“I Became a Man”: The Unmaking of Transnational Marriages Among Displaced Ukrainians in Lithuania

  • Rauf Aslanov Vytautas Magnus University
Keywords: transnational marriage, wartime displacement, Ukraine, spousal roles, gender, Lithuania

Abstract

The 2022 Russian full-scale invasion of Ukraine produced an unprecedented gender-selective displacement and separated millions of wives and children from husbands bound by the mobilisation law. This paper aims to examine and demonstrate how wartime displacement has unmade transnational marriages among displaced Ukrainian women in Lithuania. The primary data of the research is drawn from the multi-sited ethnographic fieldwork conducted across five Lithuanian cities between 2024 and 2025. Based on 22 Ukrainian interlocutors (17 women and 5 men), the study traces how spousal roles, obligations, and emotional bonds were reconfigured and were eventually unmade under the pressures of separation. Grounded in transnational social fields theory, moral economy frameworks, and constructivist gender theory, the analysis identifies three interlocking processes driving marital breakdown: the enforcement of gendered moral scripts demanding that men fight and women wait; the progressive emotional alienation produced by protracted separation and diverging life trajectories; and the identity transformation of displaced wives who assumed traditionally male spousal roles in exile, encapsulated in the recurring phrase ‘I became a man’. The paper argues that these marital breakdowns, though perceived as individual cases of failures by the interlocutors themselves, are structurally produced outcomes of wartime moral regimes operating simultaneously across two societies. This study contributes to migration studies by foregrounding breakdown and fragility rather than resilience, and is based primarily on women’s accounts, a limitation that is explicitly acknowledged throughout.
•••••
* OBJECTIVES
1 - Name the three theoretical frameworks on which the abstract says its analysis is grounded.
2 - According to the abstract, how many Ukrainian interlocutors does the study draw on, and how are they divided by gender?
3 - For each statement, say whether it agrees with the abstract, and quote the words that decide it: (a) The fieldwork took place in five Lithuanian cities. (b) The study foregrounds resilience in transnational marriages. (c) Most of the interlocutors were men.
•••••
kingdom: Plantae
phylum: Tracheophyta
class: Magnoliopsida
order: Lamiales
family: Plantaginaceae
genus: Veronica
•••••
* RESPONSES TO THE TASKS
1 -
transnational social fields theory
moral economy frameworks
constructivist gender theory

2 - 22 interlocutors: 17 women and 5 men.

3 -
(a) Yes: "conducted across five Lithuanian cities between 2024 and 2025"
(b) No: "foregrounding breakdown and fragility rather than resilience"
(c) No: "22 Ukrainian interlocutors (17 women and 5 men)"